In the seminar, “Thinking in Pictures: My Life with Autism,” Dr. Grandin discusses her life growing up and how she because interested in the agricultural industry. She spoke about having difficulties in English class as it focused on figurative language, but she found mathematics and science mush easier as they were based on logic and formulas. She also had a very strong grasp on visual learning. Having autism had led her to think in pictures; for example, when someone mentioned a horse, she would mentally pull up all the pictures of horses she had ever seen.
Thinking in pictures also significantly helped her in pursuing a career in agriculture and in designing popular cattle herding methods. She was able to pick up on thing other people could not. She was also very skilled at tracking and understanding their movement in circular patters, and angles that would be bast suited to them, which aided in their further development of methods.
Temple Grandin faced many obstacles in her life. She was a newcomer to the field when she was first trying to make tremendous changes. At the time, people had very little understanding of Autism. She preserved these obstacles and paved the way for others who also shared in her difficulties with Autism.
Dr. Grandin is considered the most accomplished and well-known adult with autism in the world.
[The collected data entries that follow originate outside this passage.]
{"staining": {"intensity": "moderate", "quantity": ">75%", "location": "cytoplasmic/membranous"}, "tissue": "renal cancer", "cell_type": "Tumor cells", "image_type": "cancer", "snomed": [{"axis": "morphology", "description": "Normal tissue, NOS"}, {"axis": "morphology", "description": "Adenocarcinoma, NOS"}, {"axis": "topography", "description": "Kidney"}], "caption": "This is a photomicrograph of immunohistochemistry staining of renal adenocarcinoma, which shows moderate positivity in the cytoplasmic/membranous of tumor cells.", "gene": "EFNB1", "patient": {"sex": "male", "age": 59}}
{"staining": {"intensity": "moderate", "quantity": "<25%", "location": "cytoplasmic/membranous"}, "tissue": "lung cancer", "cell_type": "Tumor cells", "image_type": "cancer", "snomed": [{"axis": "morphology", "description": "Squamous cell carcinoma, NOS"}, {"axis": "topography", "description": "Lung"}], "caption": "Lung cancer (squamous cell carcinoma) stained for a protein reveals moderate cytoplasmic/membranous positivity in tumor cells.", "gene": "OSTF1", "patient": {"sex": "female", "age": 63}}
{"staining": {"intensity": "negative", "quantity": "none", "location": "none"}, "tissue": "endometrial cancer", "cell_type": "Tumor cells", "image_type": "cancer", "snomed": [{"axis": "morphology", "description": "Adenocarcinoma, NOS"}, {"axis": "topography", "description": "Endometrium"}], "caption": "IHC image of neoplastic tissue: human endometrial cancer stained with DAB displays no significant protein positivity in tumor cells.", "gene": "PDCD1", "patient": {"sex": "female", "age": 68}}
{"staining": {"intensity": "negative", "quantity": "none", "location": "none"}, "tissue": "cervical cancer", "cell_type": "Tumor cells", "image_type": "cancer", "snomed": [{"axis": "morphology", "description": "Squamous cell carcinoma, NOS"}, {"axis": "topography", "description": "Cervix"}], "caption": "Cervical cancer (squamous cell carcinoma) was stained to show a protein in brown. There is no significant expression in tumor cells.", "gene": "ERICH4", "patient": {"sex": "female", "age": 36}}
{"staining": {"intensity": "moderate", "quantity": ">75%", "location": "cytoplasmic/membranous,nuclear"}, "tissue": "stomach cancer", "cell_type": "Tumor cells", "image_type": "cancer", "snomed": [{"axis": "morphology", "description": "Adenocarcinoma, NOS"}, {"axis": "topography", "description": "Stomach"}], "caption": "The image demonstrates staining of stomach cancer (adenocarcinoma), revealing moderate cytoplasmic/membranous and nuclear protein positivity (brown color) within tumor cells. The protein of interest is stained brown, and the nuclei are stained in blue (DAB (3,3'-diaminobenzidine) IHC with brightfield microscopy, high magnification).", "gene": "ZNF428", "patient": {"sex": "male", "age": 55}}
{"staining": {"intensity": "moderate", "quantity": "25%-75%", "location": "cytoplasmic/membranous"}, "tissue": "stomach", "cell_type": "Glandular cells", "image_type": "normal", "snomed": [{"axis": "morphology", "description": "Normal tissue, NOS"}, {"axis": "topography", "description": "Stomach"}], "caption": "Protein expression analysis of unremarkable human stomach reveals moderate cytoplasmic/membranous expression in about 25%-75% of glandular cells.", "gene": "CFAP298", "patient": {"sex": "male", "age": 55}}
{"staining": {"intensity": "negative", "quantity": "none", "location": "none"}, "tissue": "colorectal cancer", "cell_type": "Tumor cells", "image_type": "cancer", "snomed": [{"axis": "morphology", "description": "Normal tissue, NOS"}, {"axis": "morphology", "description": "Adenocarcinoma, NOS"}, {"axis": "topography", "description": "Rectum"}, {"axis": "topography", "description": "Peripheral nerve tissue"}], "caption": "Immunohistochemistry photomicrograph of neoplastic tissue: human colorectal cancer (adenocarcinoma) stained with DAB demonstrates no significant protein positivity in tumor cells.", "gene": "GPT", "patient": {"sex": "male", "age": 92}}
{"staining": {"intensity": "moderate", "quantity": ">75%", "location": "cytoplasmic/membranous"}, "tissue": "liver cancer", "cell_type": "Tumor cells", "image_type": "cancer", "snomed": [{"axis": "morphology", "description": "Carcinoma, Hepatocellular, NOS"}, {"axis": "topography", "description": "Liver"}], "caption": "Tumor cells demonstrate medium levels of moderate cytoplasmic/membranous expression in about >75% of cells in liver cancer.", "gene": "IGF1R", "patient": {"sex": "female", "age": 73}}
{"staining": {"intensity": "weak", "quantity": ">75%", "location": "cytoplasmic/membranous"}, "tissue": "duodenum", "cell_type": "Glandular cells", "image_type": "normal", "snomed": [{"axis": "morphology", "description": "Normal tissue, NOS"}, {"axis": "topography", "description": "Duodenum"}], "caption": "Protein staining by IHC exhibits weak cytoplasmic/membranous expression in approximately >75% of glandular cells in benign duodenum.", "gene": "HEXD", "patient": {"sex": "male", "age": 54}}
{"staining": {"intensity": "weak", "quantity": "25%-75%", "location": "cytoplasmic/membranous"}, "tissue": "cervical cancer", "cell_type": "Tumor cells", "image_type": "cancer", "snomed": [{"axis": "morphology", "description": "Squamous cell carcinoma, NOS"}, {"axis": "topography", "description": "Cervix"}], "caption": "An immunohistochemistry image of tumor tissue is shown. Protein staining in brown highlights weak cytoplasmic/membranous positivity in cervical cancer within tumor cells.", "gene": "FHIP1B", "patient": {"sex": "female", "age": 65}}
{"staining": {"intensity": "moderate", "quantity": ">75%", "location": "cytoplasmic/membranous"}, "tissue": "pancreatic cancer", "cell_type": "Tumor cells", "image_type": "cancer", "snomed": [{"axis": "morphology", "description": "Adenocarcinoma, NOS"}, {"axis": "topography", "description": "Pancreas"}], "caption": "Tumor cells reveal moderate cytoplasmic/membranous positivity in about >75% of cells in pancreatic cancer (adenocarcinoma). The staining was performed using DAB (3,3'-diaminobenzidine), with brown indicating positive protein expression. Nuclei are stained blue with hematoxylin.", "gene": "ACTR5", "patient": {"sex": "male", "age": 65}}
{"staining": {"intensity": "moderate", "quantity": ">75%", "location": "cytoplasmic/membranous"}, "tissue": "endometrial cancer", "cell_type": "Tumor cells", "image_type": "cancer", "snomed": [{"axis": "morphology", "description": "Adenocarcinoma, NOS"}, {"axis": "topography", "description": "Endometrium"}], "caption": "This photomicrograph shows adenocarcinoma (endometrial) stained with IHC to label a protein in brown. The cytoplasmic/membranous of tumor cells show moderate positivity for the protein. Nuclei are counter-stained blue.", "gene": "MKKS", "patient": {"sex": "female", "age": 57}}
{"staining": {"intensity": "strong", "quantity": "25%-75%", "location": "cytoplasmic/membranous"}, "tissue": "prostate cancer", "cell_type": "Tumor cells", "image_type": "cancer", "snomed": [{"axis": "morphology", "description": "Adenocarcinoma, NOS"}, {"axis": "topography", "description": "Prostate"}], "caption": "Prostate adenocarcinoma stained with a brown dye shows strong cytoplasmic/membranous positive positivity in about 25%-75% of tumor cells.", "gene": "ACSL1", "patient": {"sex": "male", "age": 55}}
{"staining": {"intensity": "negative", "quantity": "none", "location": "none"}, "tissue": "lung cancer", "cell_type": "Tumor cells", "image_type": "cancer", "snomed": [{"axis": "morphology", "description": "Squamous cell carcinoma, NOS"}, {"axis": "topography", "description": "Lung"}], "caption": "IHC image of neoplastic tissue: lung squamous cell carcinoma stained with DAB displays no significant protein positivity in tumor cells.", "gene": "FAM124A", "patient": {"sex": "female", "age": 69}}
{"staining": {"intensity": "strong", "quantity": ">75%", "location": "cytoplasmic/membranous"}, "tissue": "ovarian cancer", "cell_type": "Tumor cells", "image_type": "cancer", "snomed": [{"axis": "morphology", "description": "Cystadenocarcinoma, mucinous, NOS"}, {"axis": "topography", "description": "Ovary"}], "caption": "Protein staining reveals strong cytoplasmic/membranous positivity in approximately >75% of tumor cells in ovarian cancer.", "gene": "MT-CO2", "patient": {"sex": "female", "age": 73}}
In fact, her journey was made into a film. The THRIVE students were so inspired and thrilled to see and meet someone like them who overcame so many obstacles and rose to such a level of success. Dr. Grandin’s presentation also increased awareness and understanding about ASD for UNF students who may not have encountered ASD or who may not have understood what it means to have ASD.
After the seminar, the THRIVE students met with Dr. Grandin to take pictures and speak to her for a bit. They were thrilled to have met her.
Thank you to Dr. Temple Grandin for visiting UNF and to UNF for hosting this wonderful event. Also, thank you to Tara Rowe for all the great pictures you shared with us!